On March 15, Burmese netizens started the hashtag “#ChineseEmbassyGetOutOfBurma” on social media platforms and tweeted angrily that at least 70 heroes died in the brutal crackdown on March 14. But the Chinese Embassy in Burma issued a statement on protecting its investments, ignoring the deaths of Burmese. “We don’t want such neighbors.”
People also broke into a number of Chinese-owned factories in Yangon’s Hlaing Thar Ya industrial zone in retaliation that day, leaving many injured and trapped.
A Taiwanese businessman told the Central News Agency that due to the massive staff strike, Myanmar’s Gold flow logistics all shut down, the company not only suffered heavy losses, and now “even the Life of the Family is in question”, so I feel very helpless.
The Taiwanese businessman also said that Burma is almost in a state of anarchy, and that Burmese people are now deeply disgusted with the Chinese Communist Party.
According to the Yonhap News Agency, South Korea has invested in about 130 sewing factories in Myanmar. To avoid being mistaken for Chinese capital, the South Korean Association in Myanmar suggested that the Korean factories hang out the taiji flag, and has urgently distributed the taiji flag to the factories.

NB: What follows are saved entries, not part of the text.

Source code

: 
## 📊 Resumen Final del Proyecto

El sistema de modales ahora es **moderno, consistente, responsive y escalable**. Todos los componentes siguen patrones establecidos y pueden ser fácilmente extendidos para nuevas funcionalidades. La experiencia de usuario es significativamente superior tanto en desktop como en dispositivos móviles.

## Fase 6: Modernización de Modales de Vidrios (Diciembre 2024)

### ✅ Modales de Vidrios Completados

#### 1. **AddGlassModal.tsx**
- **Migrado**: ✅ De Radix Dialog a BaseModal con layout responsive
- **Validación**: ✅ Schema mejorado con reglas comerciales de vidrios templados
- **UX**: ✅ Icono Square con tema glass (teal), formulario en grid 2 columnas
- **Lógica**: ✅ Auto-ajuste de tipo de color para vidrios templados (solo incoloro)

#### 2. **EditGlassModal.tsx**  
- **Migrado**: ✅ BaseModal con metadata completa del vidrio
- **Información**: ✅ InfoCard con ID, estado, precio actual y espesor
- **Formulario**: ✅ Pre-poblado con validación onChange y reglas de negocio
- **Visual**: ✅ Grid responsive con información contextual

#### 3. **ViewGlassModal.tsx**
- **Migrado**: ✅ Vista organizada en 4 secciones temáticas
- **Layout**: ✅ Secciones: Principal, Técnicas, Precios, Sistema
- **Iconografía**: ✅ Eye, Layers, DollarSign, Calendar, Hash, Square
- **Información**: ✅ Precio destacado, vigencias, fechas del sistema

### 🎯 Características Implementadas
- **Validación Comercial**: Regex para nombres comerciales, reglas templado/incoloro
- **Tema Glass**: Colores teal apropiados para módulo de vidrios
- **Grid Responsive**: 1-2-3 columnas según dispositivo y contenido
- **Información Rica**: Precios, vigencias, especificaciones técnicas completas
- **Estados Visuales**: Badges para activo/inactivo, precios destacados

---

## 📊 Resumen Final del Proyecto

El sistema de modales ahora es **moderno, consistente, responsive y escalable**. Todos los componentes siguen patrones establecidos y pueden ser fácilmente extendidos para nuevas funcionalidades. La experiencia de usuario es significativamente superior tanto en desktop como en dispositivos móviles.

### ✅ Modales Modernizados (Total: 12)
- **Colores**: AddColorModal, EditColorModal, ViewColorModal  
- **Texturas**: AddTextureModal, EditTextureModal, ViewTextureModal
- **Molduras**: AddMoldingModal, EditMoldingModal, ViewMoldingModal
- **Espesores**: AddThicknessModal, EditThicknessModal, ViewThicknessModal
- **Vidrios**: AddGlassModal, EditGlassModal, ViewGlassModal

It was reported that more than a dozen Chinese-invested enterprises or Chinese-Myanmar joint ventures in several industrial zones in Yangon were hit by arson and vandalism between the afternoon and evening of the 14th. Some Chinese in the textile industry in Myanmar say that more than 20 enterprises are known to have been victimized, and the situation continues to spread and worsen.
In recent years, investment in Myanmar has skyrocketed under the Communist Party’s “Belt and Road” program, and in 2017, the $1.5 billion, 770-kilometer China-Myanmar Crude Oil pipeline was put into operation.
According to Myanmar media, some people said they wanted to “blow up the Chinese oil and gas pipeline”! and tell Chinese companies to leave Myanmar.
One user tweeted, “China (altogether), if you still think what is currently happening in Myanmar is an internal affair, then blowing up the gas pipeline that runs through Myanmar is an internal affair for us too.”